Es como cuando uno se toma un pequeño tiempo de recuperación de oxigeno en medio de un gran trayecto, cuya meta es la próxima isla. Estamos practicando natación.
Se escuchó la puerta del automóvil en el cual de transportaban, estacionados en la vereda de enfrente ocuparon mi atención. Él, con fisonomía de edad matrimonial, se dirigió hacia el local de la esquina para hacer quien sabe que, no importa igual, algo que ocupó tiempo y espacio. Ella tendió su mirada sobre la paciencia, la resignación y el relajo. Un cuadro de tarde de sol insertado en el tiempo delata, en el preciado momento de privacidad, un dejo de tristeza. La mirada de una mujer sin armas aparentes ante el gran imperio de la rutina. Ocupaba el asiento del acompañante, su brazo derecho (codo sobre la base de la ventanilla) sostenía su frente levemente inclinada, seguramente ejercitando el movimiento de las miradas mayormente dirigidas hacia la nada y con la pesada mascara sobre sus rodillas, compraba un tiempo de estacionamiento gratuito. Un momento de extraña vaguedad insolente, atrevida necesidad de pausa. Estacionamiento gratuito.

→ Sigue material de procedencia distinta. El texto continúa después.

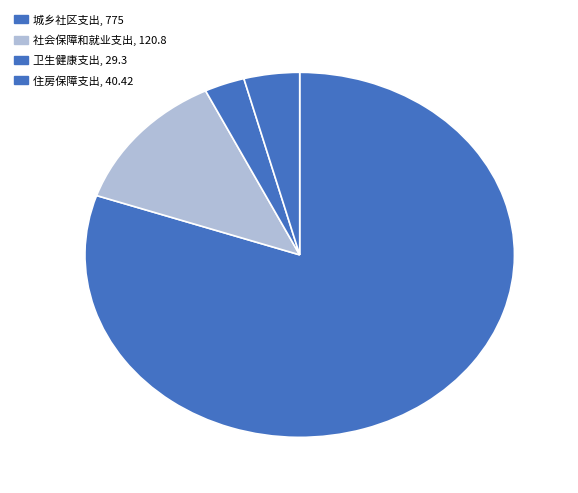

True or false: 社会保障和就业支出 accounts for 13% of the total.

True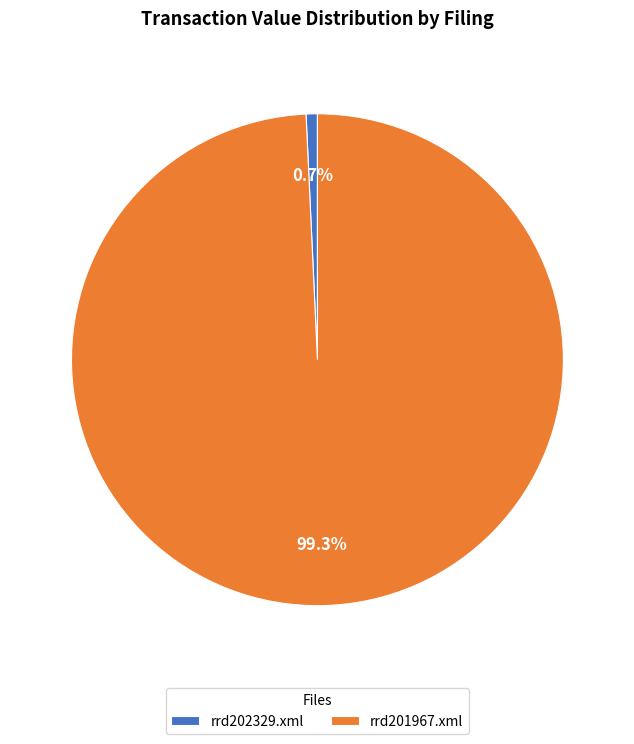

To the nearest percent, what is the difference between the rrd201967.xml and rrd202329.xml slice percentages?

99%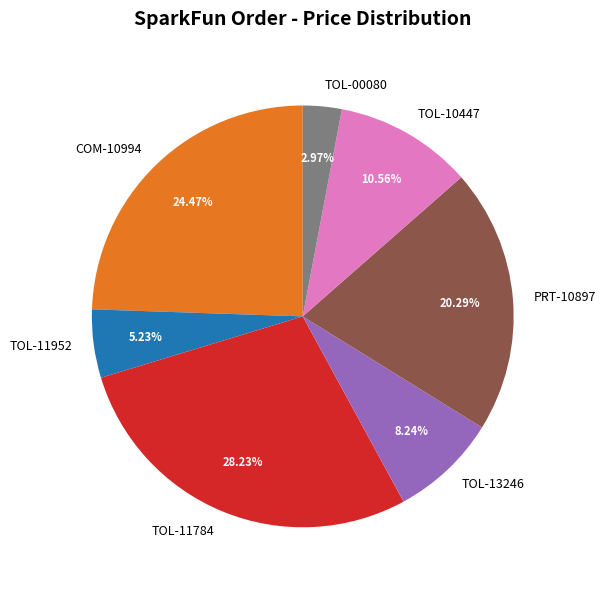

To the nearest percent, what percentage of the pie is TOL-11952?

5%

Pasado el mediodía, por estos parajes, no se acostumbra al horario corrido de los comercios de la gran urbe. El local de la esquina inspiraba una imagen de siesta inclaudicable. El hombre regresó, abrió y cerró la puerta. Creo que dijo algo! Porque ella gesticuló habilmente su regreso a la arena de lo usual, como completando las partes necesarias de una comunicación, y se escuchó el ruido del motor.
Se marcharon pincelando otra asombrosa pintura viviente.